[PROBLEM DESCRIPTION] Give the number of lines in the records below that include the word "HANDLOWYCH", and add nothing to it.

<<<<

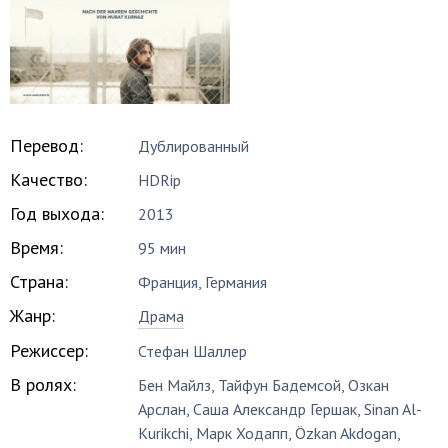
Перевод:
Дублированный
Качество:
HDRip
Год выхода:
2013
Время:
95 мин
Страна:
Франция, Германия
Жанр:
Драма
Режиссер:
Стефан Шаллер
В ролях:
Бен Майлз
,
Тайфун Бадемсой
,
Озкан
Арслан
,
Саша Александр Гершак
,
Sinan Al-
Kurikchi
,
Марк Ходапп
,
Özkan Akdogan
,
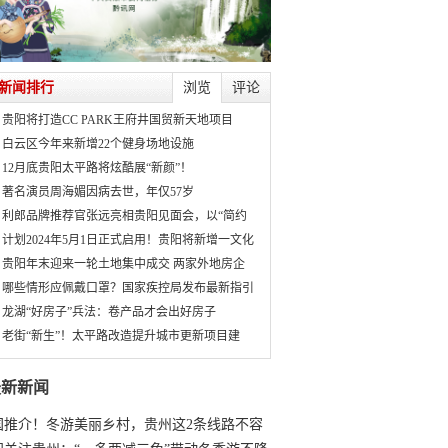
新闻排行
浏览
评论
贵阳将打造CC PARK王府井国贸新天地项目
白云区今年来新增22个健身场地设施
12月底贵阳太平路将炫酷展“新颜”！
著名演员周海媚因病去世，年仅57岁
利郎品牌推荐官张远亮相贵阳见面会，以“简约
计划2024年5月1日正式启用！贵阳将新增一文化
贵阳年末迎来一轮土地集中成交 两家外地房企
哪些情形应佩戴口罩？国家疾控局发布最新指引
龙湖“好房子”兵法：卷产品才会出好房子
老街“新生”！太平路改造提升城市更新项目建
最新新闻
国推介！冬游美丽乡村，贵州这2条线路不容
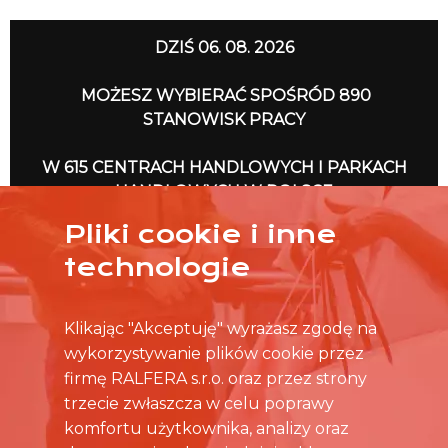
DZIŚ 06. 08. 2026
MOŻESZ WYBIERAĆ SPOŚRÓD 890
STANOWISK PRACY
W 615 CENTRACH HANDLOWYCH I PARKACH
HANDLOWYCH W POLSCE
Pliki cookie i inne
NO TO RUSZAMY
technologie
Klikając "Akceptuję" wyrażasz zgodę na
wykorzystywanie plików cookie przez
firmę RALFERA s.r.o. oraz przez strony
trzecie zwłaszcza w celu poprawy
komfortu użytkownika, analizy oraz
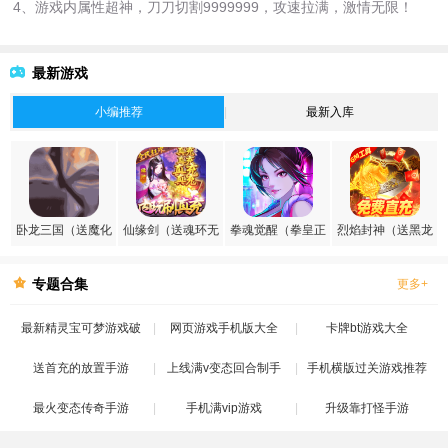
4、游戏内属性超神，刀刀切割9999999，攻速拉满，激情无限！
最新游戏
小编推荐
最新入库
卧龙三国（送魔化
仙缘剑（送魂环无
拳魂觉醒（拳皇正
烈焰封神（送黑龙
张飞）
限刷充）
版授权）
刷充）
专题合集
更多+
最新精灵宝可梦游戏破
网页游戏手机版大全
卡牌bt游戏大全
送首充的放置手游
解版
上线满v变态回合制手
手机横版过关游戏推荐
最火变态传奇手游
手机满vip游戏
游
升级靠打怪手游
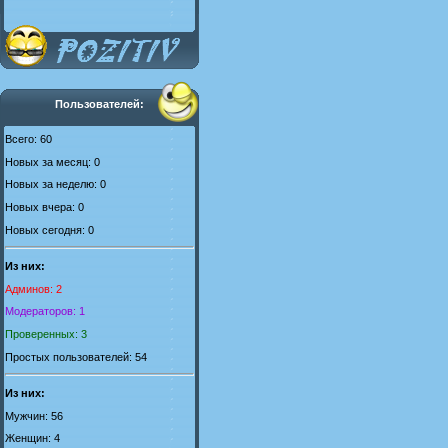
Пользователей:
Всего: 60
Новых за месяц: 0
Новых за неделю: 0
Новых вчера: 0
Новых сегодня: 0
Из них:
Админов: 2
Модераторов: 1
Проверенных: 3
Простых пользователей: 54
Из них:
Мужчин: 56
Женщин: 4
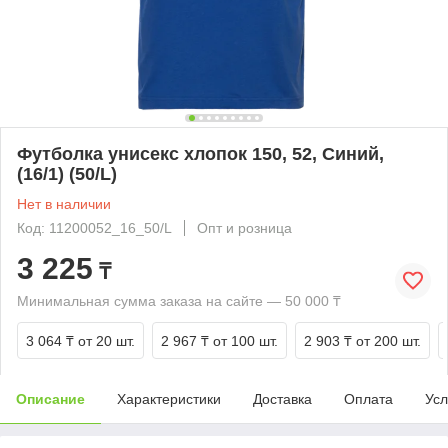
Футболка унисекс хлопок 150, 52, Синий,
(16/1) (50/L)
Нет в наличии
Код: 11200052_16_50/L
Опт и розница
3 225
₸
Минимальная сумма заказа на сайте — 50 000 ₸
3 064 ₸
от 20 шт.
2 967 ₸
от 100 шт.
2 903 ₸
от 200 шт.
Описание
Характеристики
Доставка
Оплата
Усл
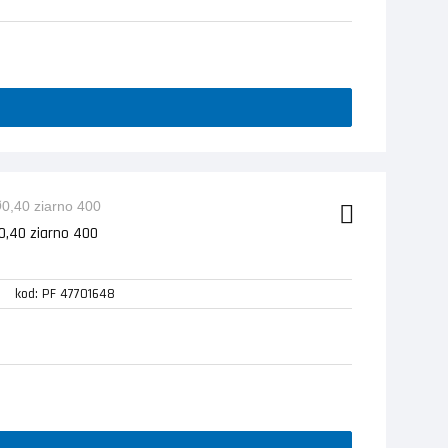
,40 ziarno 400
kod: PF 47701648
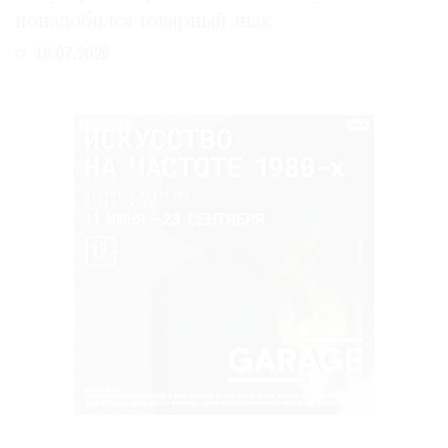
понадобился товарный знак
16.07.2026
РЕКЛАМА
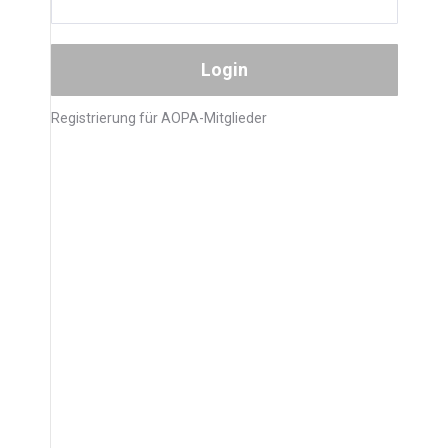
Registrierung für AOPA-Mitglieder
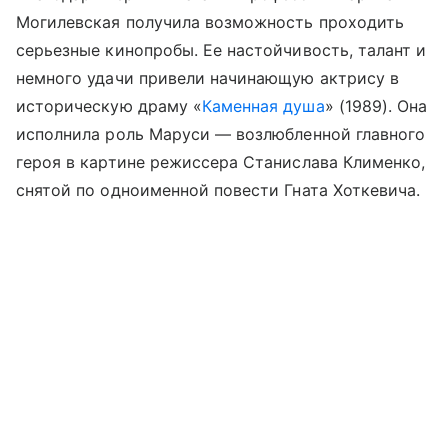
Могилевская получила возможность проходить
серьезные кинопробы. Ее настойчивость, талант и
немного удачи привели начинающую актрису в
историческую драму «
Каменная душа
» (1989). Она
исполнила роль Маруси — возлюбленной главного
героя в картине режиссера Станислава Клименко,
снятой по одноименной повести Гната Хоткевича.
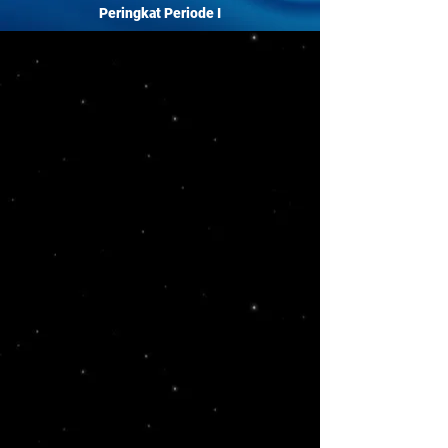
Peringkat Periode I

>>>>

[FINISHED EXERCISE] 2